* _Directions for this task_
Please echo the passage of the pfSense syslog post from "I did some digging" up to and including "the remote server.".

* _Document extract_
I am attempting to set up a pfsense firewall (2.2.4 i386, freshly upgraded this morning from another recent build) to send logs to a remote syslog server. The syslog server is running rsyslog and is accepting logs from a number of other hosts on the network quite happily.
I have configured a remote syslog target on the firewall via the web interface and told it to log everything but nothing is received at the syslog server, but all events are stored quite happily in the local logs.
I did some digging into the problem. I can SSH in to the firewall and use the logger utility to send logs to the local store (logger blah) and to send logs to the remote server (logger -h syslog.internal blah). When sending locally, the logs are received locally. When sending remotely, the logs are received locally and on the remote server.
I run tcpdump on the firewall and on the syslog server and, when log events are generated internally on the firewall, I can see packets leaving the firewall - but the tcpdump on the syslog server does not show them arriving.

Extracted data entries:

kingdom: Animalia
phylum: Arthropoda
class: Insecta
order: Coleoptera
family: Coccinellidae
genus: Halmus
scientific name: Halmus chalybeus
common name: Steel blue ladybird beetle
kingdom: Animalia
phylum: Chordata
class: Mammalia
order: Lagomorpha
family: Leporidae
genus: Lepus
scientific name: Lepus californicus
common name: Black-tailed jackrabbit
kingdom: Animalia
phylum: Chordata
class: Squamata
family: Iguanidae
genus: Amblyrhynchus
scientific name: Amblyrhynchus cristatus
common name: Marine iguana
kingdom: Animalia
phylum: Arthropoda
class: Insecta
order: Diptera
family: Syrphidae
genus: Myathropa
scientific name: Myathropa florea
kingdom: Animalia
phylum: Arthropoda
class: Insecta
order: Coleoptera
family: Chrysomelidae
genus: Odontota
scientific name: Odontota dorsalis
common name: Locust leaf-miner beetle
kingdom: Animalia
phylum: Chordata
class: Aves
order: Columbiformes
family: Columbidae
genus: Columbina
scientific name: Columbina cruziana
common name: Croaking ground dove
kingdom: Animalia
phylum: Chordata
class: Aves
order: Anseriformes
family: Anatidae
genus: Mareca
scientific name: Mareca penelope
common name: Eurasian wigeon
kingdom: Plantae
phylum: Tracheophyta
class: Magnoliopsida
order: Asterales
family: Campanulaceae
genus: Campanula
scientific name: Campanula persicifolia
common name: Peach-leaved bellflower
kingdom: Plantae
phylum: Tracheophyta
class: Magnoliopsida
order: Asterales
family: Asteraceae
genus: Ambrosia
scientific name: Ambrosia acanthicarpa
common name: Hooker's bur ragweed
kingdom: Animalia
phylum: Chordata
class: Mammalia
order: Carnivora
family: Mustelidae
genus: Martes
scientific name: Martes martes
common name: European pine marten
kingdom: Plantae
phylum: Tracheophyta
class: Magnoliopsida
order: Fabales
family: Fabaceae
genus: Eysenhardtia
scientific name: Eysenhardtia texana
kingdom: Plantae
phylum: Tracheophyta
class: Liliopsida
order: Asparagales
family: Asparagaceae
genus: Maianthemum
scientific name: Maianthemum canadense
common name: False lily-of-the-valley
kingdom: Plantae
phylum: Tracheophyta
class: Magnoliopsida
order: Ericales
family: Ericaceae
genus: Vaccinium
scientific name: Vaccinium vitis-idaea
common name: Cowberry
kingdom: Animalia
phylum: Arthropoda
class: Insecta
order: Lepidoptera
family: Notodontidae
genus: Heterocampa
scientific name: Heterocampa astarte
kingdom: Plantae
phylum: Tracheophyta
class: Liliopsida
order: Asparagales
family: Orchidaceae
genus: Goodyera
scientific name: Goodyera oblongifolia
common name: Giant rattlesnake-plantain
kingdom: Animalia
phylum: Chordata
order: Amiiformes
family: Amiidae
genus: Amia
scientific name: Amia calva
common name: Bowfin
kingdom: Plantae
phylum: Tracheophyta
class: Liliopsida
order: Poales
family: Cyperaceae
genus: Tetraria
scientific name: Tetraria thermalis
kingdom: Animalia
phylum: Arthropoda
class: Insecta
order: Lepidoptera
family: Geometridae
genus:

* _Written response_
I did some digging into the problem. I can SSH in to the firewall and use the logger utility to send logs to the local store (logger blah) and to send logs to the remote server (logger -h syslog.internal blah). When sending locally, the logs are received locally. When sending remotely, the logs are received locally and on the remote server.